The result types each have their own budget: filename matches first, then definitions, then content matches. This means grep-style hits never get crowded out by definition matches. Matching is case-insensitive unless the query contains an uppercase letter. It’s more general than grep because it knows about definitions — searching for a class name returns the definition, not just every line that mentions it. More general than find because it searches content, not just paths.
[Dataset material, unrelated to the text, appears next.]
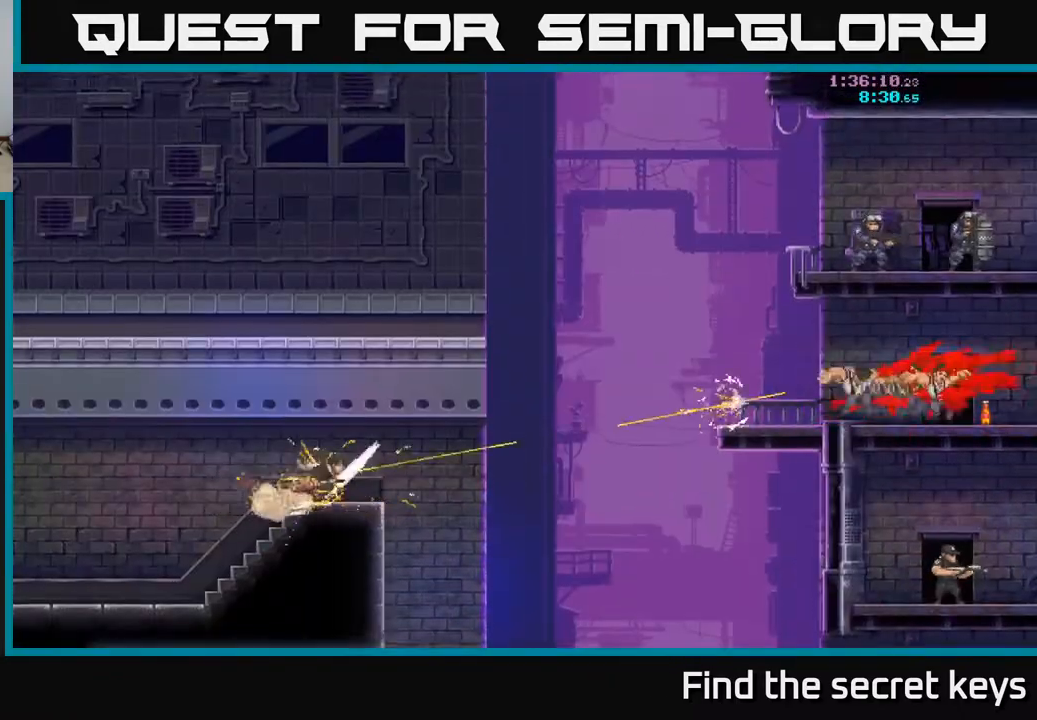
{"buttons": [], "left_stick": "right", "right_stick": "center", "events": []}
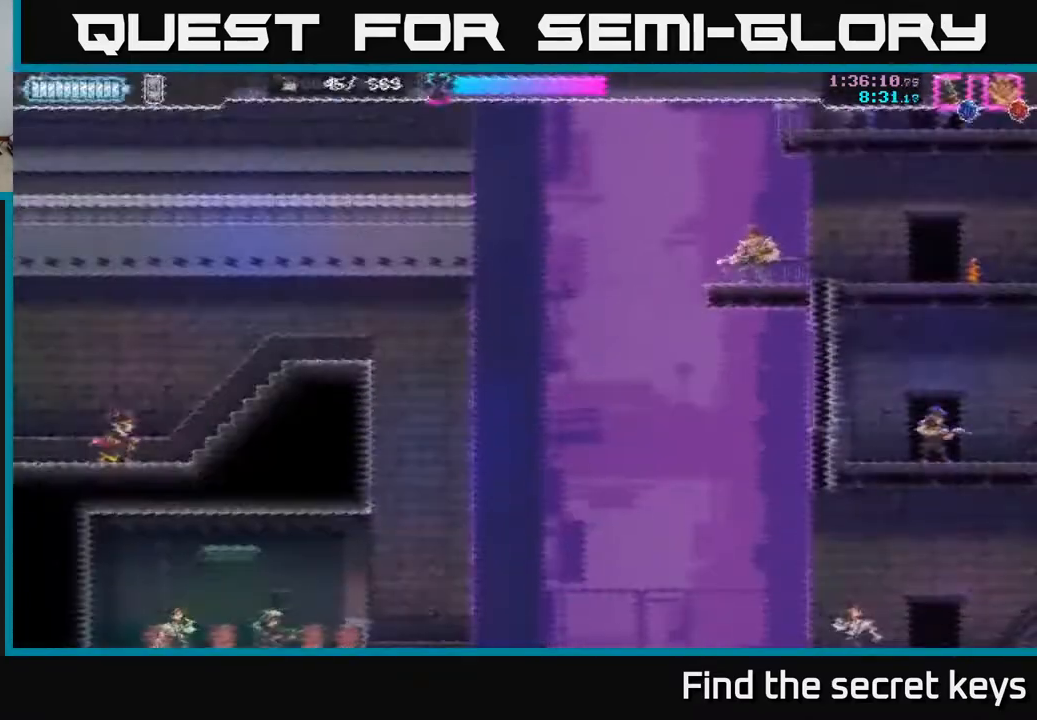
{"buttons": [], "left_stick": "right", "right_stick": "center", "events": []}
# Skill: domain-specific playbooks
The skill extension loads a named skill’s full SKILL.md verbatim. Having a dedicated skill tool means I can allow agents to load skills without granting them general filesystem read access. It also means the model doesn’t need to know where skills are located — it just asks for a skill by name.
Some skills auto-inject based on triggers: editing a .py file pulls in the Python skill, writing a blog post loads the tone guide, and so on.
# Memory: persistent context across sessions
The memory extensions let agents save things that persist across sessions. This isn’t specific to local models — even Claude Code and Codex CLI have built-in memory features. It’s just a useful pattern for any agentic workflow.
Memories can have triggers: startup for every session, tool for specific tool calls, or pattern for regex matching against messages, tool args pre-call, or tool output post-call. A pattern match on pre-run arguments blocks that call once with the memory as the reason, so you can encode rules like “before you install a package, check AGENTS.md” or “if you see error X, try Y first”.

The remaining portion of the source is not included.